How do helicopters move? What is the strongest top in the world? Do Santa’s reindeer have jet engines? How many ants are there on Earth?
If your young child makes you pull out your smartphone at every opportunity to answer their incongruous questions, know that the last question here now has an answer.
According to a new estimate from scientists at the University of Hong Kongpublished in the Proceedings of the National Academy of Sciences, our planet would thus have 20 billion (“quadrillionin English, beware of false friends) of these little six-legged creatures.
Twenty billiards? Nothing to do with the game of tail and ball: by putting together the data of nearly 500 studies already published, sometimes carried out in the field with strong magnifying glasses and notebooks to count the bugs, the scientists estimated the world population of ants at 20,000 . .000,000,000,000. Or, if you’re too lazy to count the zeros, cheesy 20 million trillion or 20 × 10fifteen.
it’s ant
“Wherever I go, except maybe in Antarctica or near the North Pole, but I don’t go there, because there aren’t any, regardless of cultural differences between humans, whatever the natural environment, there are ants.”I had already written Edward Osborne Wilsongreat American myrmecologist, as remember the washington post.
With over 15,700 known species, then there are many ants. There are even everywhere and for everyone: according to these figures, the Earth would thus harbor 2.5 million of these formicides per living human being.

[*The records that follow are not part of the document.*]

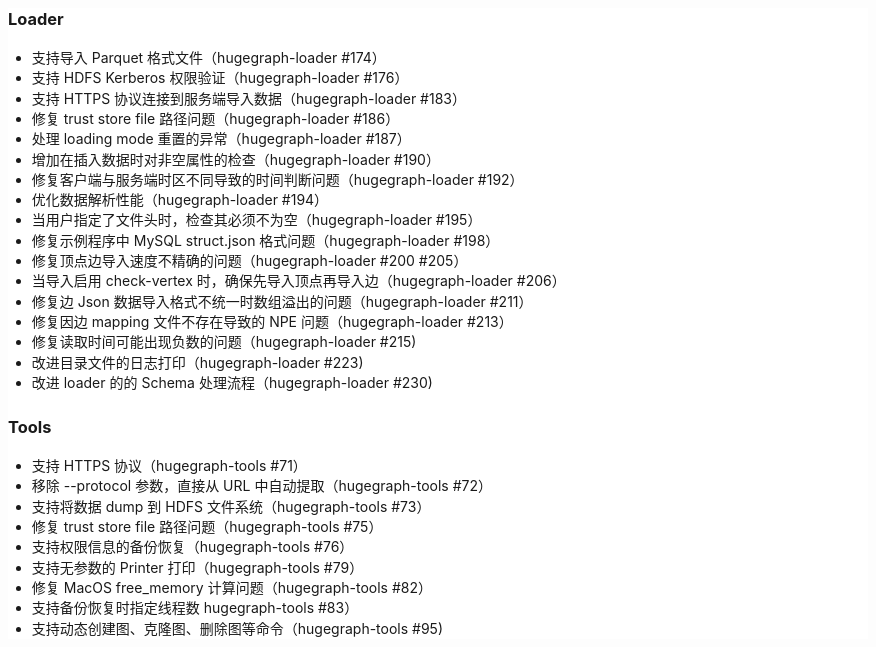 ### Loader

- 支持导入 Parquet 格式文件（hugegraph-loader #174）
- 支持 HDFS Kerberos 权限验证（hugegraph-loader #176）
- 支持 HTTPS 协议连接到服务端导入数据（hugegraph-loader #183）
- 修复 trust store file 路径问题（hugegraph-loader #186）
- 处理 loading mode 重置的异常（hugegraph-loader #187）
- 增加在插入数据时对非空属性的检查（hugegraph-loader #190）
- 修复客户端与服务端时区不同导致的时间判断问题（hugegraph-loader #192）
- 优化数据解析性能（hugegraph-loader #194）
- 当用户指定了文件头时，检查其必须不为空（hugegraph-loader #195）
- 修复示例程序中 MySQL struct.json 格式问题（hugegraph-loader #198）
- 修复顶点边导入速度不精确的问题（hugegraph-loader #200 #205）
- 当导入启用 check-vertex 时，确保先导入顶点再导入边（hugegraph-loader #206）
- 修复边 Json 数据导入格式不统一时数组溢出的问题（hugegraph-loader #211）
- 修复因边 mapping 文件不存在导致的 NPE 问题（hugegraph-loader #213）
- 修复读取时间可能出现负数的问题（hugegraph-loader #215)
- 改进目录文件的日志打印（hugegraph-loader #223)
- 改进 loader 的的 Schema 处理流程（hugegraph-loader #230)

### Tools

- 支持 HTTPS 协议（hugegraph-tools #71）
- 移除 --protocol 参数，直接从 URL 中自动提取（hugegraph-tools #72）
- 支持将数据 dump 到 HDFS 文件系统（hugegraph-tools #73）
- 修复 trust store file 路径问题（hugegraph-tools #75）
- 支持权限信息的备份恢复（hugegraph-tools #76）
- 支持无参数的 Printer 打印（hugegraph-tools #79）
- 修复 MacOS free_memory 计算问题（hugegraph-tools #82）
- 支持备份恢复时指定线程数 hugegraph-tools #83）
- 支持动态创建图、克隆图、删除图等命令（hugegraph-tools #95)


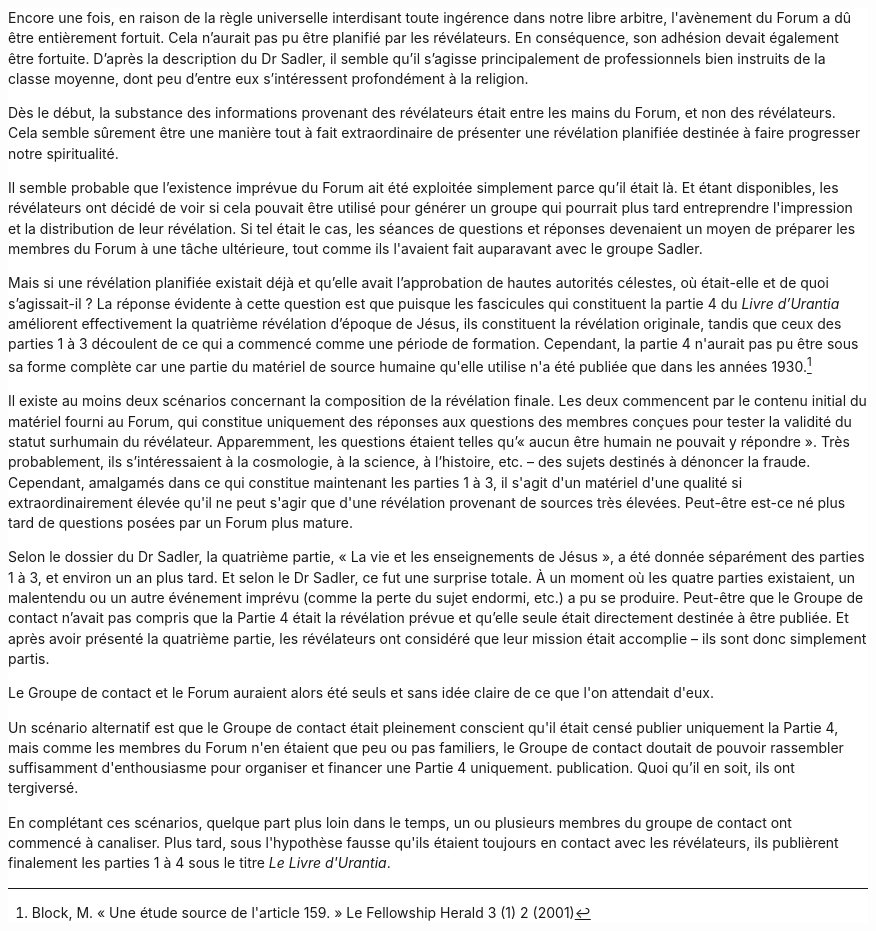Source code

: Encore une fois, en raison de la règle universelle interdisant toute ingérence dans notre libre arbitre, l'avènement du Forum a dû être entièrement fortuit. Cela n’aurait pas pu être planifié par les révélateurs. En conséquence, son adhésion devait également être fortuite. D’après la description du Dr Sadler, il semble qu’il s’agisse principalement de professionnels bien instruits de la classe moyenne, dont peu d’entre eux s’intéressent profondément à la religion.

Dès le début, la substance des informations provenant des révélateurs était entre les mains du Forum, et non des révélateurs. Cela semble sûrement être une manière tout à fait extraordinaire de présenter une révélation planifiée destinée à faire progresser notre spiritualité.

Il semble probable que l’existence imprévue du Forum ait été exploitée simplement parce qu’il était là. Et étant disponibles, les révélateurs ont décidé de voir si cela pouvait être utilisé pour générer un groupe qui pourrait plus tard entreprendre l'impression et la distribution de leur révélation. Si tel était le cas, les séances de questions et réponses devenaient un moyen de préparer les membres du Forum à une tâche ultérieure, tout comme ils l'avaient fait auparavant avec le groupe Sadler.

Mais si une révélation planifiée existait déjà et qu’elle avait l’approbation de hautes autorités célestes, où était-elle et de quoi s’agissait-il ? La réponse évidente à cette question est que puisque les fascicules qui constituent la partie 4 du _Livre d’Urantia_ améliorent effectivement la quatrième révélation d’époque de Jésus, ils constituent la révélation originale, tandis que ceux des parties 1 à 3 découlent de ce qui a commencé comme une période de formation. Cependant, la partie 4 n'aurait pas pu être sous sa forme complète car une partie du matériel de source humaine qu'elle utilise n'a été publiée que dans les années 1930.[^3]

Il existe au moins deux scénarios concernant la composition de la révélation finale. Les deux commencent par le contenu initial du matériel fourni au Forum, qui constitue uniquement des réponses aux questions des membres conçues pour tester la validité du statut surhumain du révélateur. Apparemment, les questions étaient telles qu’« aucun être humain ne pouvait y répondre ». Très probablement, ils s’intéressaient à la cosmologie, à la science, à l’histoire, etc. – des sujets destinés à dénoncer la fraude. Cependant, amalgamés dans ce qui constitue maintenant les parties 1 à 3, il s'agit d'un matériel d'une qualité si extraordinairement élevée qu'il ne peut s'agir que d'une révélation provenant de sources très élevées. Peut-être est-ce né plus tard de questions posées par un Forum plus mature.

Selon le dossier du Dr Sadler, la quatrième partie, « La vie et les enseignements de Jésus », a été donnée séparément des parties 1 à 3, et environ un an plus tard. Et selon le Dr Sadler, ce fut une surprise totale. À un moment où les quatre parties existaient, un malentendu ou un autre événement imprévu (comme la perte du sujet endormi, etc.) a pu se produire. Peut-être que le Groupe de contact n’avait pas compris que la Partie 4 était la révélation prévue et qu’elle seule était directement destinée à être publiée. Et après avoir présenté la quatrième partie, les révélateurs ont considéré que leur mission était accomplie – ils sont donc simplement partis.

Le Groupe de contact et le Forum auraient alors été seuls et sans idée claire de ce que l'on attendait d'eux.

Un scénario alternatif est que le Groupe de contact était pleinement conscient qu'il était censé publier uniquement la Partie 4, mais comme les membres du Forum n'en étaient que peu ou pas familiers, le Groupe de contact doutait de pouvoir rassembler suffisamment d'enthousiasme pour organiser et financer une Partie 4 uniquement. publication. Quoi qu’il en soit, ils ont tergiversé.

En complétant ces scénarios, quelque part plus loin dans le temps, un ou plusieurs membres du groupe de contact ont commencé à canaliser. Plus tard, sous l'hypothèse fausse qu'ils étaient toujours en contact avec les révélateurs, ils publièrent finalement les parties 1 à 4 sous le titre _Le Livre d'Urantia_.


[^1]: Borg, Marcus J. « Jésus – Une nouvelle vision ». (HarperSanFrancisco, 1987)
[^2]: Dr Sadler, « L'histoire du mouvement Urantia ».
[^3]: Block, M. « Une étude source de l'article 159. » Le Fellowship Herald 3 (1) 2 (2001)
[^4]: Huston Smith, « Les religions de l'homme ». (Harper et Row, 1958)
[^5]: étude du ministère américain de l'Éducation rapportée dans Scientific American 285 (4) 15 (2001)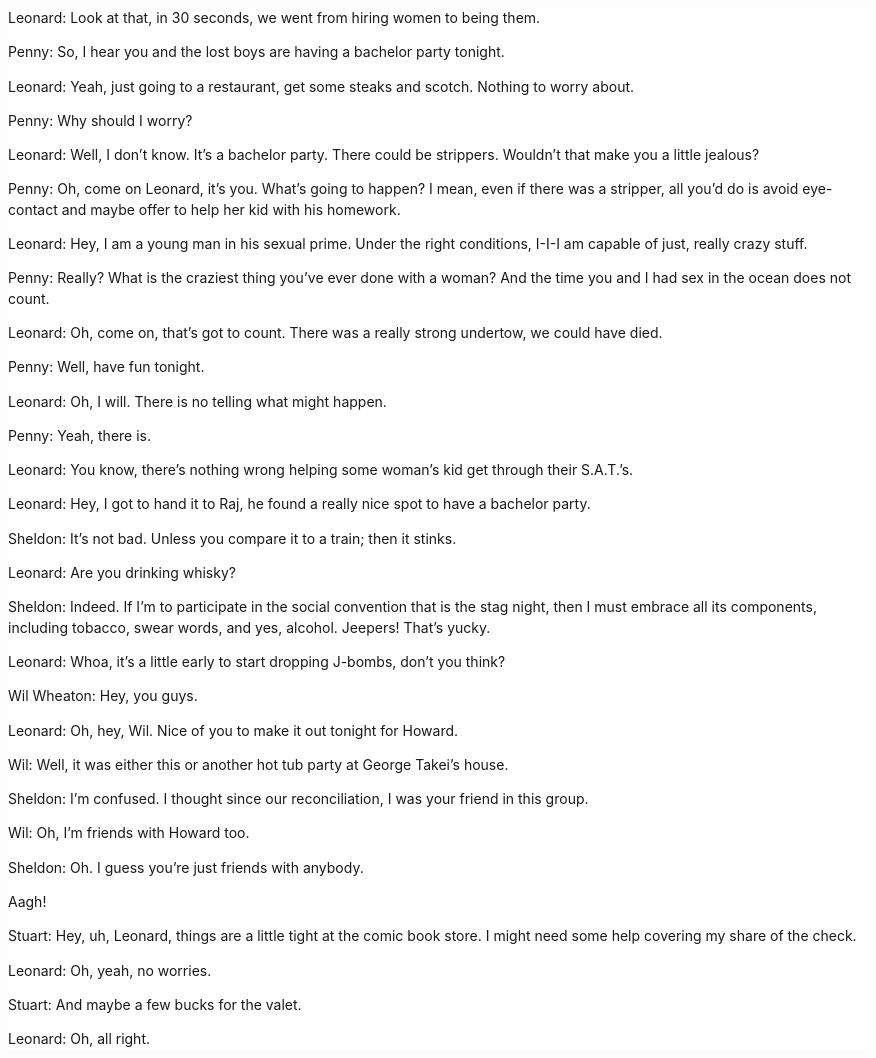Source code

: Leonard: Look at that, in 30 seconds, we went from hiring women to being them.

Penny: So, I hear you and the lost boys are having a bachelor party tonight.

Leonard: Yeah, just going to a restaurant, get some steaks and scotch. Nothing to worry about.

Penny: Why should I worry?

Leonard: Well, I don’t know. It’s a bachelor party. There could be strippers. Wouldn’t that make you a little jealous?

Penny: Oh, come on Leonard, it’s you. What’s going to happen? I mean, even if there was a stripper, all you’d do is avoid eye-contact and maybe offer to help her kid with his homework.

Leonard: Hey, I am a young man in his sexual prime. Under the right conditions, I-I-I am capable of just, really crazy stuff.

Penny: Really? What is the craziest thing you’ve ever done with a woman? And the time you and I had sex in the ocean does not count.

Leonard: Oh, come on, that’s got to count. There was a really strong undertow, we could have died.

Penny: Well, have fun tonight.

Leonard: Oh, I will. There is no telling what might happen.

Penny: Yeah, there is.

Leonard: You know, there’s nothing wrong helping some woman’s kid get through their S.A.T.’s.

Leonard: Hey, I got to hand it to Raj, he found a really nice spot to have a bachelor party.

Sheldon: It’s not bad. Unless you compare it to a train; then it stinks.

Leonard: Are you drinking whisky?

Sheldon: Indeed. If I’m to participate in the social convention that is the stag night, then I must embrace all its components, including tobacco, swear words, and yes, alcohol. Jeepers! That’s yucky.

Leonard: Whoa, it’s a little early to start dropping J-bombs, don’t you think?

Wil Wheaton: Hey, you guys.

Leonard: Oh, hey, Wil. Nice of you to make it out tonight for Howard.

Wil: Well, it was either this or another hot tub party at George Takei’s house.

Sheldon: I’m confused. I thought since our reconciliation, I was your friend in this group.

Wil: Oh, I’m friends with Howard too.

Sheldon: Oh. I guess you’re just friends with anybody. 

Aagh!

Stuart: Hey, uh, Leonard, things are a little tight at the comic book store. I might need some help covering my share of the check.

Leonard: Oh, yeah, no worries.

Stuart: And maybe a few bucks for the valet.

Leonard: Oh, all right.
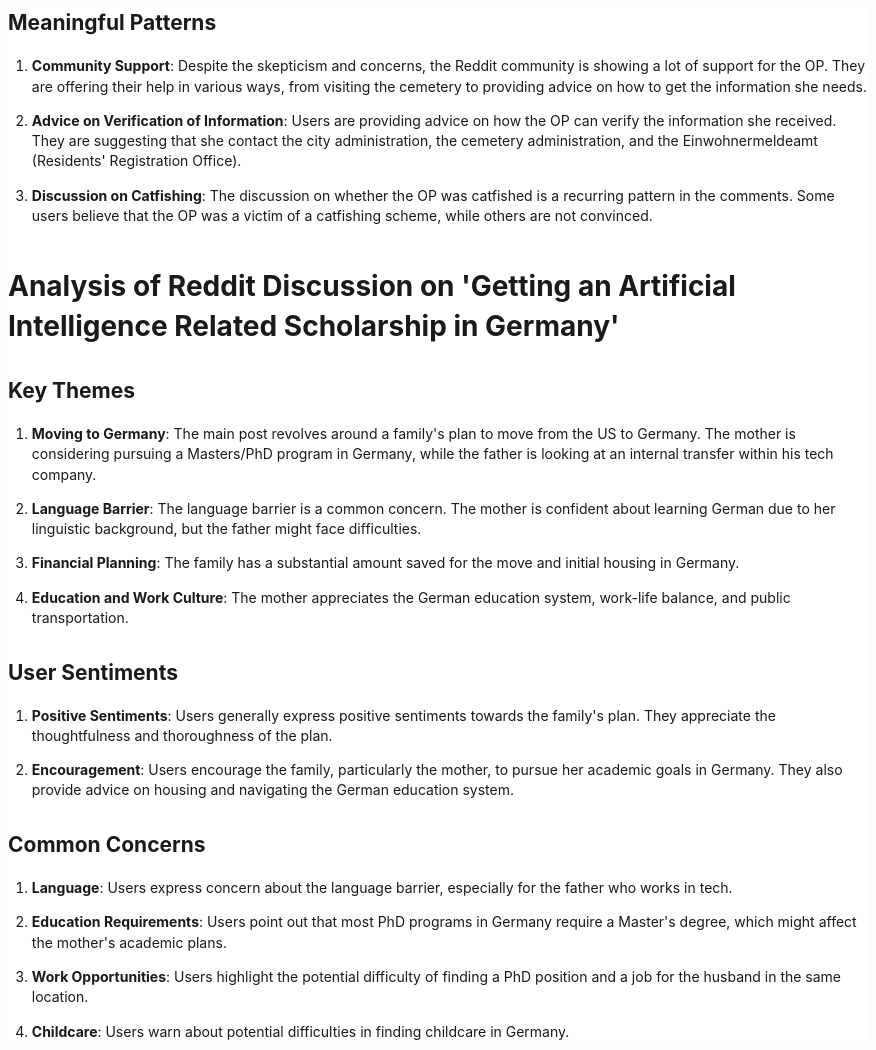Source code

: ## Meaningful Patterns

1. **Community Support**: Despite the skepticism and concerns, the Reddit community is showing a lot of support for the OP. They are offering their help in various ways, from visiting the cemetery to providing advice on how to get the information she needs.

2. **Advice on Verification of Information**: Users are providing advice on how the OP can verify the information she received. They are suggesting that she contact the city administration, the cemetery administration, and the Einwohnermeldeamt (Residents' Registration Office).

3. **Discussion on Catfishing**: The discussion on whether the OP was catfished is a recurring pattern in the comments. Some users believe that the OP was a victim of a catfishing scheme, while others are not convinced.


# Analysis of Reddit Discussion on 'Getting an Artificial Intelligence Related Scholarship in Germany'

## Key Themes

1. **Moving to Germany**: The main post revolves around a family's plan to move from the US to Germany. The mother is considering pursuing a Masters/PhD program in Germany, while the father is looking at an internal transfer within his tech company.

2. **Language Barrier**: The language barrier is a common concern. The mother is confident about learning German due to her linguistic background, but the father might face difficulties.

3. **Financial Planning**: The family has a substantial amount saved for the move and initial housing in Germany.

4. **Education and Work Culture**: The mother appreciates the German education system, work-life balance, and public transportation.

## User Sentiments

1. **Positive Sentiments**: Users generally express positive sentiments towards the family's plan. They appreciate the thoughtfulness and thoroughness of the plan.

2. **Encouragement**: Users encourage the family, particularly the mother, to pursue her academic goals in Germany. They also provide advice on housing and navigating the German education system.

## Common Concerns

1. **Language**: Users express concern about the language barrier, especially for the father who works in tech.

2. **Education Requirements**: Users point out that most PhD programs in Germany require a Master's degree, which might affect the mother's academic plans.

3. **Work Opportunities**: Users highlight the potential difficulty of finding a PhD position and a job for the husband in the same location.

4. **Childcare**: Users warn about potential difficulties in finding childcare in Germany.
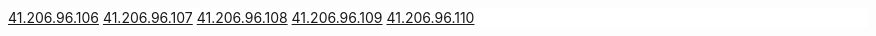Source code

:    <td><a href="http://41.206.96.106" target="_blank">41.206.96.106</a></td>
   <td><a href="http://41.206.96.107" target="_blank">41.206.96.107</a></td>
   <td><a href="http://41.206.96.108" target="_blank">41.206.96.108</a></td>
  </tr>
  <tr>
   <td><a href="http://41.206.96.109" target="_blank">41.206.96.109</a></td>
   <td><a href="http://41.206.96.110" target="_blank">41.206.96.110</a></td>
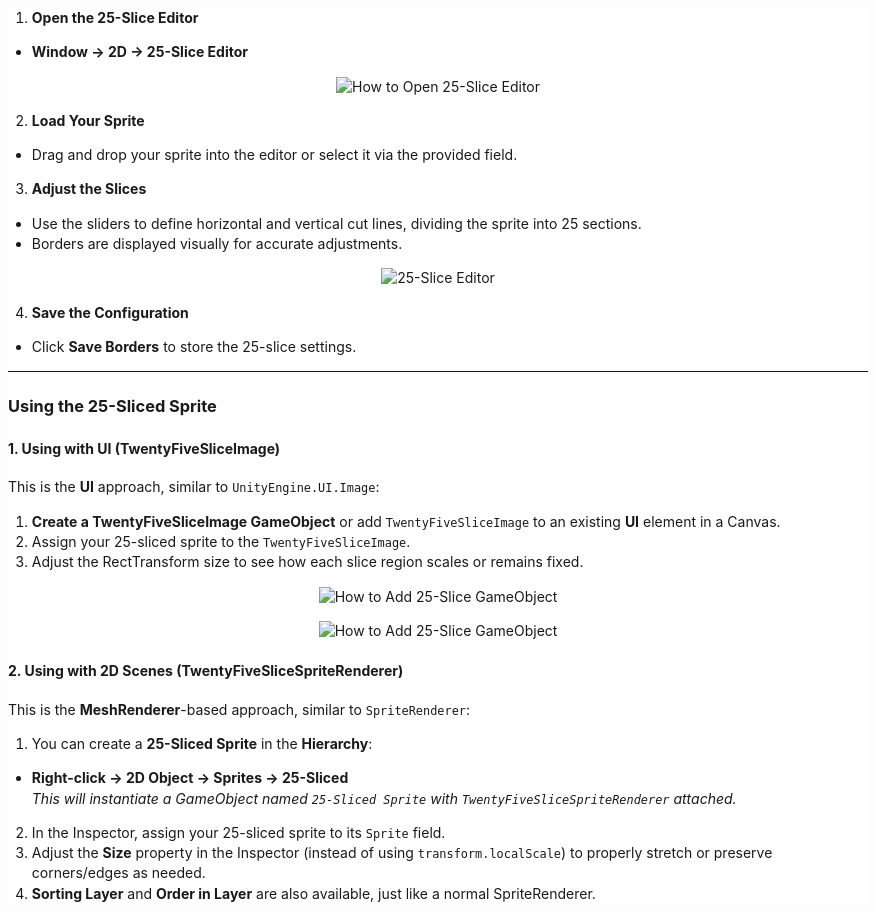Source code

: 1. **Open the 25-Slice Editor**
  - **Window → 2D → 25-Slice Editor**

   <p align="center">
     <img src="Documentation~/Images/how_to_open_editor.png" alt="How to Open 25-Slice Editor" width="700" />
   </p>

2. **Load Your Sprite**
  - Drag and drop your sprite into the editor or select it via the provided field.

3. **Adjust the Slices**
  - Use the sliders to define horizontal and vertical cut lines, dividing the sprite into 25 sections.
  - Borders are displayed visually for accurate adjustments.

   <p align="center">
     <img src="Documentation~/Images/editor.png" alt="25-Slice Editor" width="700" />
   </p>

4. **Save the Configuration**
  - Click **Save Borders** to store the 25-slice settings.

---

### Using the 25-Sliced Sprite

#### 1. Using with **UI (TwentyFiveSliceImage)**

This is the **UI** approach, similar to `UnityEngine.UI.Image`:
1. **Create a TwentyFiveSliceImage GameObject** or add `TwentyFiveSliceImage` to an existing **UI** element in a Canvas.
2. Assign your 25-sliced sprite to the `TwentyFiveSliceImage`.
3. Adjust the RectTransform size to see how each slice region scales or remains fixed.

<p align="center">
  <img src="Documentation~/Images/how_to_add_25slice_gameobject.png" alt="How to Add 25-Slice GameObject" width="700" />
</p>
<p align="center">
  <img src="Documentation~/Images/image_component.png" alt="How to Add 25-Slice GameObject" width="700" />
</p>

#### 2. Using with **2D Scenes (TwentyFiveSliceSpriteRenderer)**

This is the **MeshRenderer**-based approach, similar to `SpriteRenderer`:
1. You can create a **25-Sliced Sprite** in the **Hierarchy**:
  - **Right-click → 2D Object → Sprites → 25-Sliced**  
    *This will instantiate a GameObject named `25-Sliced Sprite` with `TwentyFiveSliceSpriteRenderer` attached.*
2. In the Inspector, assign your 25-sliced sprite to its `Sprite` field.
3. Adjust the **Size** property in the Inspector (instead of using `transform.localScale`) to properly stretch or preserve corners/edges as needed.
4. **Sorting Layer** and **Order in Layer** are also available, just like a normal SpriteRenderer.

How much does all this weigh? This was also, of course, calculated. According to this team of scientists led by Patrick Schultheiss, now a researcher at the University of Würzburg, Germany, “20 billion medium-sized ants correspond to a dry weight, or biomass, of about 12 million tons of carbon”.
That’s more than wild birds and mammals combined, and it’s a fifth of the dry weight of the currently living human species.
The next step, explain the researchers responsible for this estimate, is to know if this population is growing or decreasing. Today they are unable to say this with scientific certainty and precision, although some entomologists describe worrying demographic declines in various corners of the globe.